Los martes, todos los caballeros o
gentilhombres podrían practicar las armas a pie en campo cerrado uno contra
uno, dos contra dos, diez contra diez, veinte contra veinte o veinticinco
contra veinticinco como máximo, ya que no había allí más que veintiséis
mantenedores. Quien quisiese hacer armas retraídas, o sea, armas de torneo
preparadas para herir, pero no matar al adversario, y lo hiciese mejor que
nadie, ganaría una espada de oro que tendría que pesar más de diez marcos; y quien
lo hiciese peor se tendría que poner de prisionero del mejor hasta que, por
rescate o de cualquier otra forma, se liberase.
Los miércoles, se celebrarían combates a
caballo, a toda ultranza o a puntas sangrantes, y a quien lo hiciese mejor le
sería otorgada una pequeña corona de oro que pesase más de veinticinco marcos.

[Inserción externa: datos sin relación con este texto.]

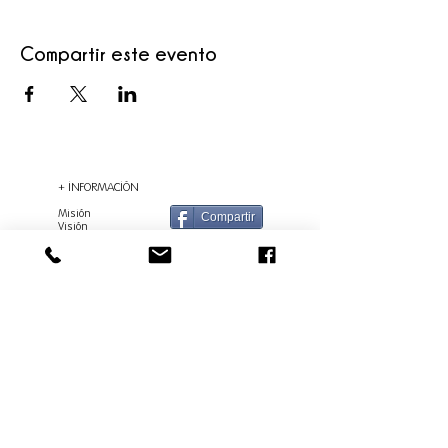
Compartir este evento
+ INFORMACIÓN
Misión
Compartir
Visión
Valores
FAQ
Glosario
Organizaciones Que Creen En
Nosotros
Términos y Políticas de privacidad
Valledupar/ Cesar - Colombia.
En la Fundación URAKU, obedecemos al
llamado universal a la adopción de
medidas para poner fin a la pobreza,
proteger el planeta y garantizar que todas
las personas gocen de paz y prosperidad.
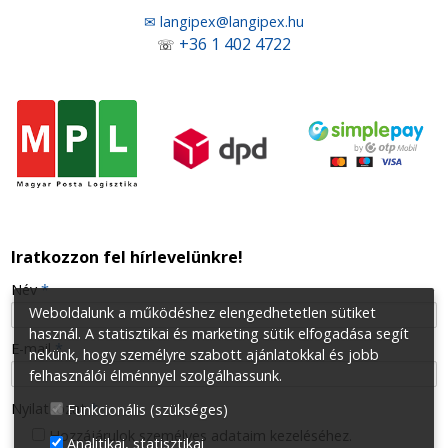
✉ langipex@langipex.hu
+36 1 402 4722
☏
Iratkozzon fel hírlevelünkre!
-
Név
*
Weboldalunk a működéshez elengedhetetlen sütiket
használ. A statisztikai és marketing sütik elfogadása segít
-
E-mail
*
nekünk, hogy személyre szabott ajánlatokkal és jobb
felhasználói élménnyel szolgálhassunk.
-
Nyilatkozat
*
Funkcionális (szükséges)
Hozzájárulok személyes adataim kezeléséhez.
Analitikai, statisztikai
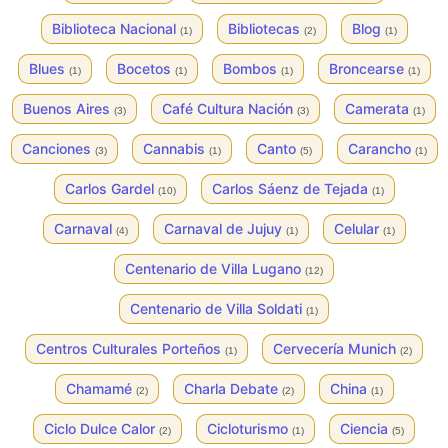
Biblioteca Nacional
Bibliotecas
Blog
(1)
(2)
(1)
Blues
Bocetos
Bombos
Broncearse
(1)
(1)
(1)
(1)
Buenos Aires
Café Cultura Nación
Camerata
(3)
(3)
(1)
Canciones
Cannabis
Canto
Carancho
(3)
(1)
(5)
(1)
Carlos Gardel
Carlos Sáenz de Tejada
(10)
(1)
Carnaval
Carnaval de Jujuy
Celular
(4)
(1)
(1)
Centenario de Villa Lugano
(12)
Centenario de Villa Soldati
(1)
Centros Culturales Porteños
Cervecería Munich
(1)
(2)
Chamamé
Charla Debate
China
(2)
(2)
(1)
Ciclo Dulce Calor
Cicloturismo
Ciencia
(2)
(1)
(5)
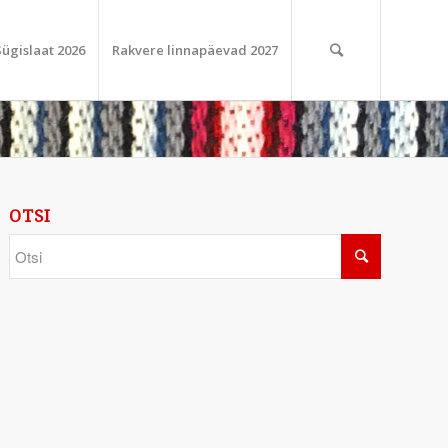
Sügislaat 2026
Rakvere linnapäevad 2027
OTSI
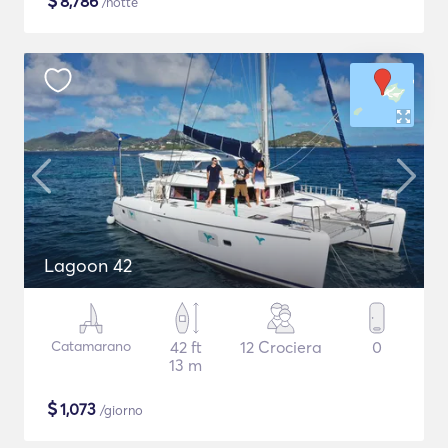
$
8,786
/notte
Lagoon 42
Catamarano
42 ft
12 Crociera
0
13 m
$
1,073
/giorno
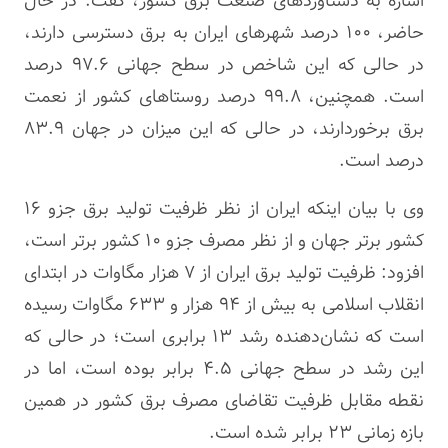
اشاره به دستاوردهای صنعت برق کشور، گفت: در حال
حاضر، ۱۰۰ درصد شهرهای ایران به برق دسترسی دارند،
در حالی که این شاخص در سطح جهانی ۹۷.۶ درصد
است. همچنین، ۹۹.۸ درصد روستاهای کشور از نعمت
برق برخوردارند، در حالی که این میزان در جهان ۸۳.۹
درصد است.
وی با بیان اینکه ایران از نظر ظرفیت تولید برق
جزو
۱۶
کشور برتر جهان و از نظر مصرف
جزو
۱۰ کشور برتر است،
افزود: ظرفیت تولید برق ایران از ۷ هزار مگاوات در ابتدای
انقلاب اسلامی به بیش از ۹۴ هزار و ۶۳۳ مگاوات رسیده
است که نشان‌دهنده رشد ۱۳ برابری است؛ در حالی که
این رشد در سطح جهانی ۴.۵ برابر بوده است، اما در
نقطه مقابل ظرفیت تقاضای مصرف برق کشور در همین
بازه زمانی ۲۳ برابر شده است.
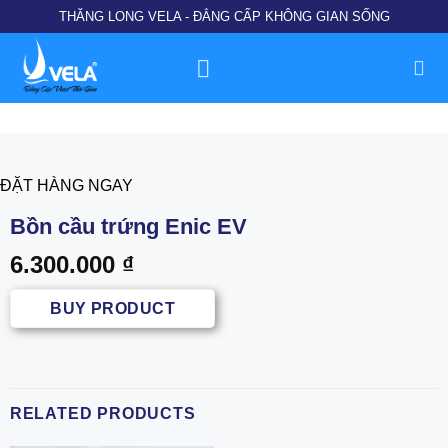
Chuyển
THĂNG LONG VELA - ĐẲNG CẤP KHÔNG GIAN SỐNG
đến
nội
dung
ĐẶT HÀNG NGAY
Bồn cầu trứng Enic EV
6.300.000
₫
BUY PRODUCT
RELATED PRODUCTS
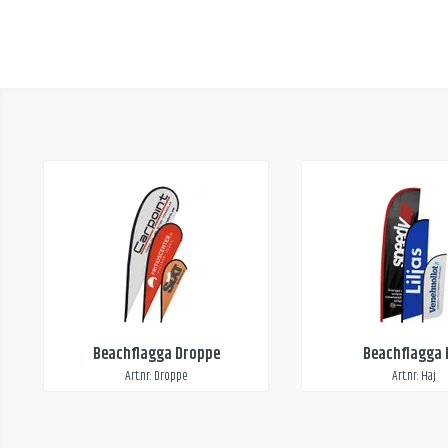
Beachflagga Droppe
Beachflagga 
Art.nr: Droppe
Art.nr: Haj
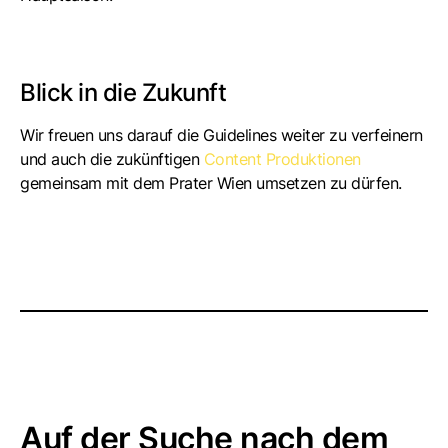
Blick in die Zukunft
Wir freuen uns darauf die Guidelines weiter zu verfeinern
und auch die zukünftigen
Content
Produktionen
gemeinsam mit dem Prater Wien umsetzen zu dürfen.
Auf der Suche nach dem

Los jueves, cualquier caballero o gentilhombre
que quisiese, podría entrar en batalla en campo cerrado, a pie y a toda
ultranza, uno contra uno o dos contra dos. El ganador recibiría la figura de
una dama de oro, a semejanza de la infanta, que tendría que pesar treinta y
cinco marcos de oro, ya que este combate es el más fuerte y peligroso que se
puede hacer. El vencido tendría que prometer, delante de los jueces, que en
toda su vida no requeriría a ningún otro caballero o gentilhombre a toda
ultranza y que no llevaría espada ni ninguna otra arma durante todo aquel año y
un día, si no era en batalla contra infieles. Después se tendría que poner a
merced de la señora infanta, la cual haría de él lo que le placiese.

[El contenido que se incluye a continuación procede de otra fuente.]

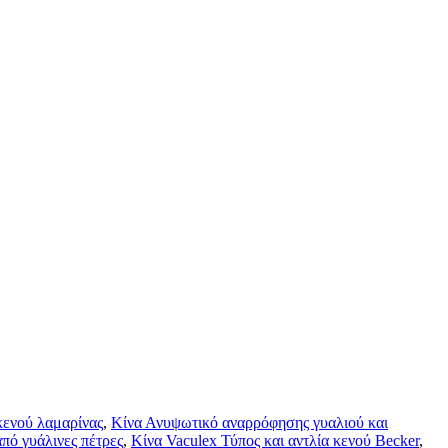
κενού λαμαρίνας
,
Κίνα Ανυψωτικό αναρρόφησης γυαλιού και
πό γυάλινες πέτρες
,
Κίνα Vaculex Τύπος και αντλία κενού Becker
,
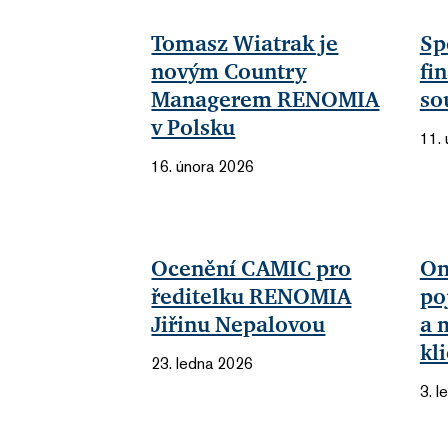
Tomasz Wiatrak je
Sp
novým Country
fi
Managerem RENOMIA
so
v Polsku
11.
16. února 2026
Ocenění CAMIC pro
On
ředitelku RENOMIA
po
Jiřinu Nepalovou
a 
kl
23. ledna 2026
3. 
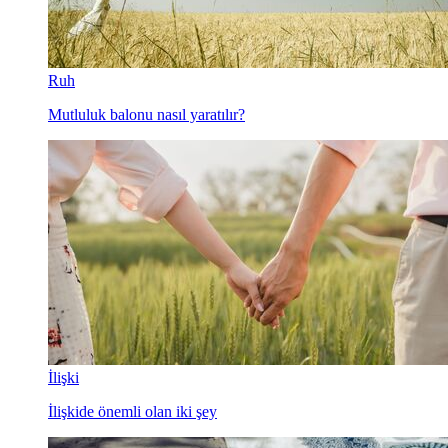
Ruh
Mutluluk balonu nasıl yaratılır?
İlişki
İlişkide önemli olan iki şey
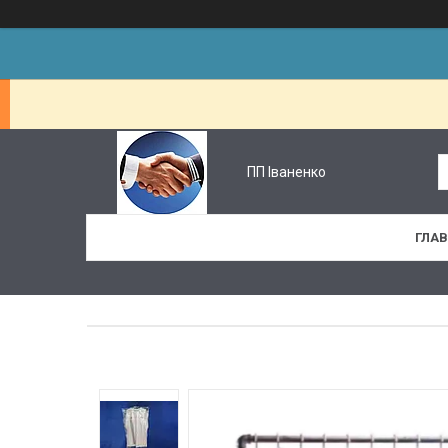
ПП Іваненко
ГЛА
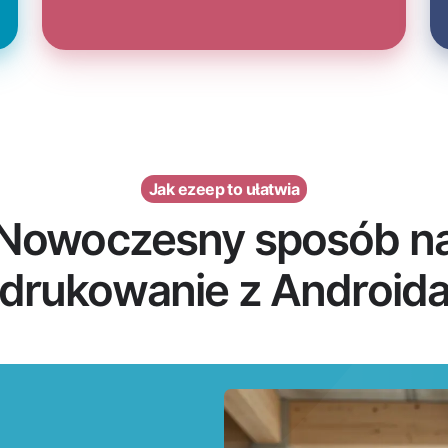
Jak ezeep to ułatwia
Nowoczesny sposób n
drukowanie z Android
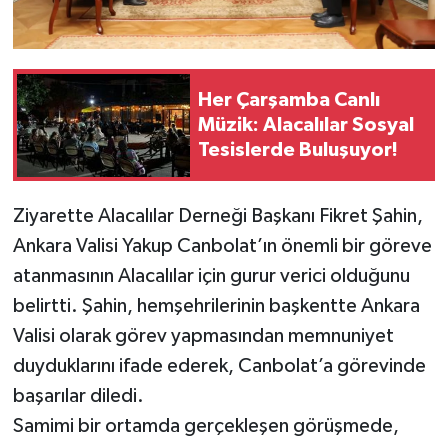
Her Çarşamba Canlı
Müzik: Alacalılar Sosyal
Tesislerde Buluşuyor!
Ziyarette Alacalılar Derneği Başkanı Fikret Şahin,
Ankara Valisi Yakup Canbolat’ın önemli bir göreve
atanmasının Alacalılar için gurur verici olduğunu
belirtti. Şahin, hemşehrilerinin başkentte Ankara
Valisi olarak görev yapmasından memnuniyet
duyduklarını ifade ederek, Canbolat’a görevinde
başarılar diledi.
Samimi bir ortamda gerçekleşen görüşmede,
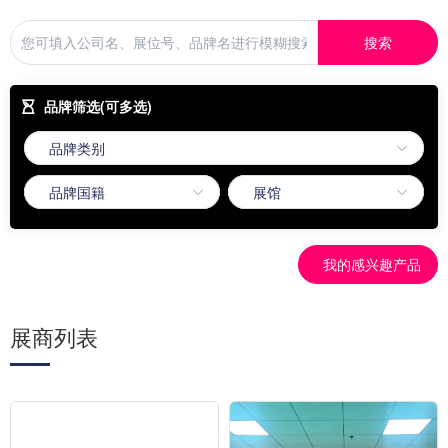
搜索
品牌筛选(可多选)
我的感兴趣产品
展商列表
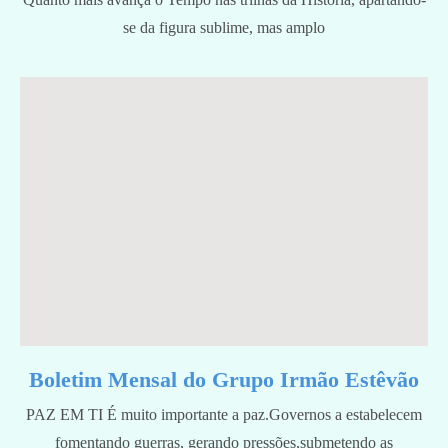
se da figura sublime, mas amplo
Boletim Mensal do Grupo Irmão Estêvão
PAZ EM TI É muito importante a paz.Governos a estabelecem
fomentando guerras, gerando pressões,submetendo as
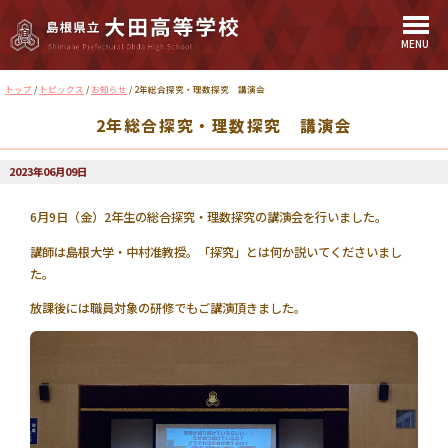
MENU
このページの本文へ
現
トップ
/
トピックス
/
お知らせ
/
2年総合探究・理数探究 講演会
在
2年総合探究・理数探究 講演会
の
位
置：
2023年06月09日
6月9日（金）2年生の総合探究・理数探究の講演会を行いました。
講師は島根大学・中村准教授。「探究」とは何か説いてくださいまし
た。
放課後には職員対象の研修でもご講演頂きました。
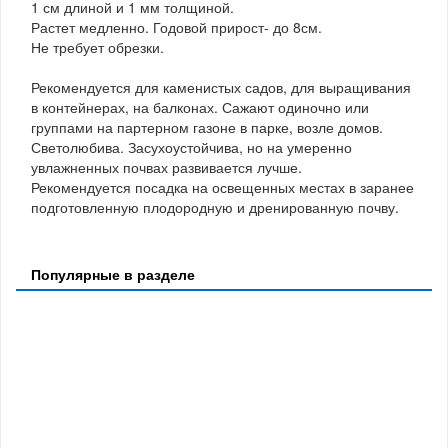
1 см длиной и 1 мм толщиной.
Растет медленно. Годовой прирост- до 8см.
Не требует обрезки.
Рекомендуется для каменистых садов, для выращивания
в контейнерах, на балконах. Сажают одиночно или
группами на партерном газоне в парке, возле домов.
Светолюбива. Засухоустойчива, но на умеренно
увлажненных почвах развивается лучше.
Рекомендуется посадка на освещенных местах в заранее
подготовленную плодородную и дренированную почву.
Популярные в разделе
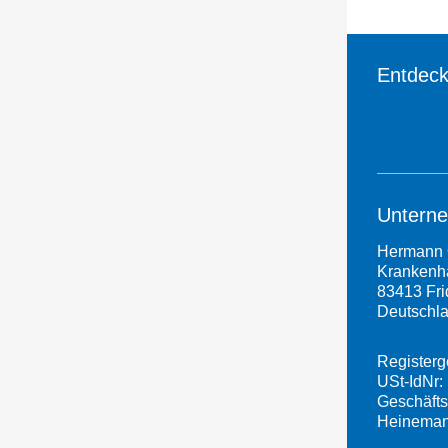
Entdeck
Untern
Hermann 
Krankenha
83413 Fri
Deutschl
Registerg
USt-IdNr:
Geschäfts
Heineman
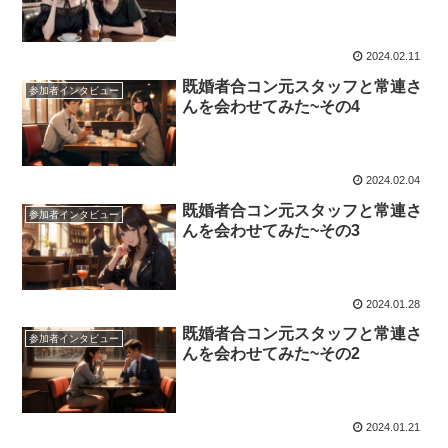
2024.02.11
既婚者合コン元スタッフと常連さ
参加者インタビュー
んを会わせてみた~その4
2024.02.04
既婚者合コン元スタッフと常連さ
参加者インタビュー
んを会わせてみた~その3
2024.01.28
既婚者合コン元スタッフと常連さ
参加者インタビュー
んを会わせてみた~その2
2024.01.21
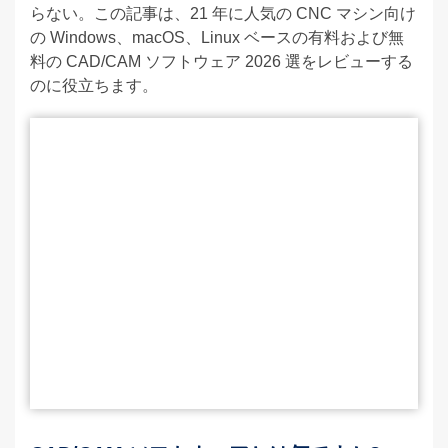
らない。この記事は、21 年に人気の CNC マシン向け
の Windows、macOS、Linux ベースの有料および無
料の CAD/CAM ソフトウェア 2026 選をレビューする
のに役立ちます。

Los viernes, ya que es día de pasión, no se
podría hacer ningún tipo de batalla sino que, después de oída misa y dichas las
vísperas, podrían ir a cazar.
El sábado fue el día establecido para armar
caballeros. Por esta razón, el rey, después de haber examinado si los
aspirantes eran merecedores de recibir la orden, de buena gana se la concedería.

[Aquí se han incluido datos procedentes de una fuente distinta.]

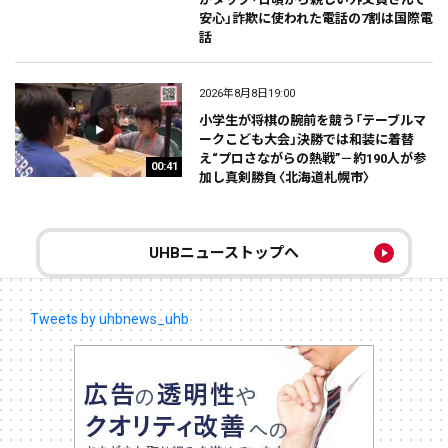
安心」詐欺に使われた電話の7割は国際電
話
2026年8月8日19:00
小学生が将棋の腕前を競う「テーブルマ
ークこども大会」決勝では和装に着替
え“プロさながらの熱戦”－約190人が参
00:41
加し真剣勝負〈北海道札幌市〉
UHBニューストップへ
Tweets by uhbnews_uhb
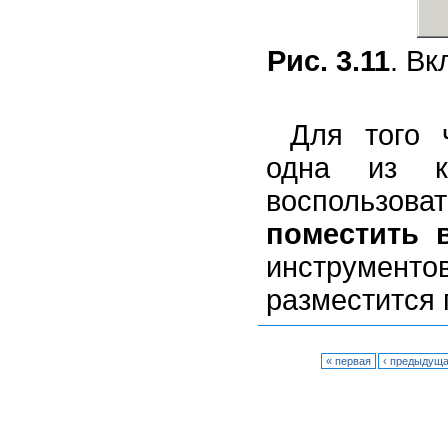
Рис. 3.11
. В
Для того 
одна из ко
воспользо
поместить 
инструмент
разместится 
« первая
‹ предыдущ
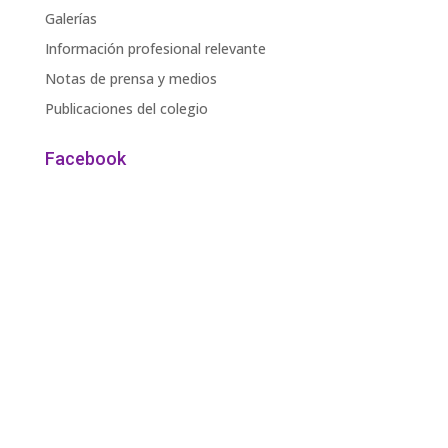
Galerías
Información profesional relevante
Notas de prensa y medios
Publicaciones del colegio
Facebook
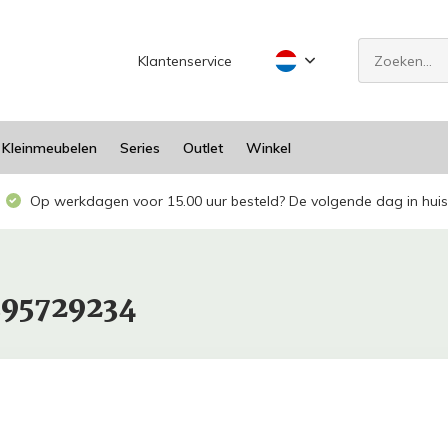
Klantenservice
Kleinmeubelen
Series
Outlet
Winkel
Op werkdagen voor 15.00 uur besteld? De volgende dag in huis
595729234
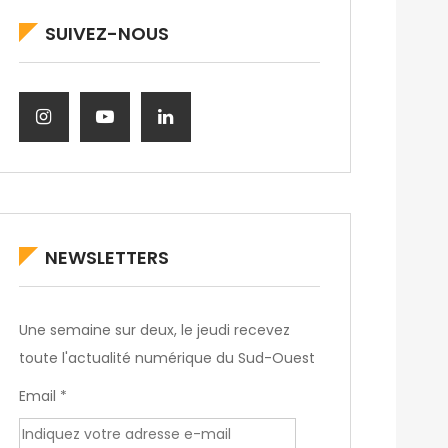
SUIVEZ-NOUS
NEWSLETTERS
Une semaine sur deux, le jeudi recevez
toute l'actualité numérique du Sud-Ouest
Email *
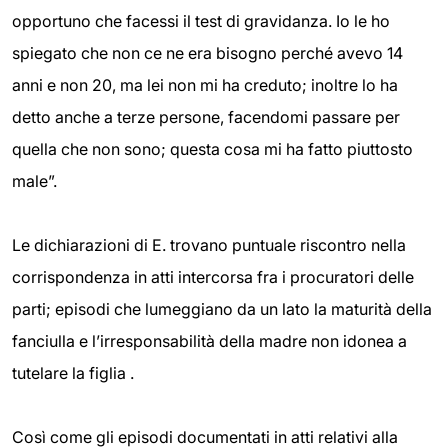
opportuno che facessi il test di gravidanza. Io le ho
spiegato che non ce ne era bisogno perché avevo 14
anni e non 20, ma lei non mi ha creduto; inoltre lo ha
detto anche a terze persone, facendomi passare per
quella che non sono; questa cosa mi ha fatto piuttosto
male”.
Le dichiarazioni di E. trovano puntuale riscontro nella
corrispondenza in atti intercorsa fra i procuratori delle
parti; episodi che lumeggiano da un lato la maturità della
fanciulla e l’irresponsabilità della madre non idonea a
tutelare la figlia .
Così come gli episodi documentati in atti relativi alla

Aquí tenéis, padre y señor, la relación de las
actividades fijadas para todos los días de la semana. También os he de decir
que se eligieron veintiséis virtuosos caballeros como mantenedores de campo.
—Una vez hecha pública esta
relación —continuó relatando Tirante—, como ya era tarde, el rey y todos los
estamentos se fueron a comer. Cuando hubieron terminado, todos fuimos donde
estaban los veintiséis caballeros elegidos, los cuales se encontraban a un tiro
de ballesta del alojamiento del rey. Dentro del campo había un espacio cerrado
con empalizadas muy altas, de forma que nadie podía ver más que por la puerta o
entrando dentro. Los caballeros estaban sentados en sillas, trece a cada lado,
todos armados, de blanco y con coronas muy ricas en la cabeza. Al entrar el rey
y la infanta, no se movieron, sino que los saludaron con la cabeza, sin decir
nada. Cuando el rey se quiso ir, salieron cuatro doncellas, ricamente ataviadas
y de inestimable belleza, y suplicaron al rey que se esperase allí hasta haber
tomado una colación. El rey se lo otorgó y al instante le sacaron gran cantidad
de mazapanes y pasteles reales, hechos con harina de almendra y azúcar, y otros
confites. Todos fueron muy bien servidos y os gustará saber que todos los
caballeros y gentilhombres estaban sentados sobre las faldas de una mujer o doncella.
Acabada la colación, el rey salió al
prado y todos empezaron a danzar. Los mantenedores fueron desarmados y los
veintiséis acudieron vestidos con cotas y chaquetas, idénticas en color y forma
y brocados de orfebrería; cada uno llevaba un bonete de grana con un magnífico
broche en la cabeza, de forma que parecía que eran caballeros de gran estado y
alta caballería.
Cuando acabaron las
danzas, fuimos a ver las lizas, campos cerrados donde se tenían que hacer los
combates, las cuales estaban muy bien hechas y tenían muchos tablados muy
bellamente adornados con magníficos y singulares tejidos de raso.»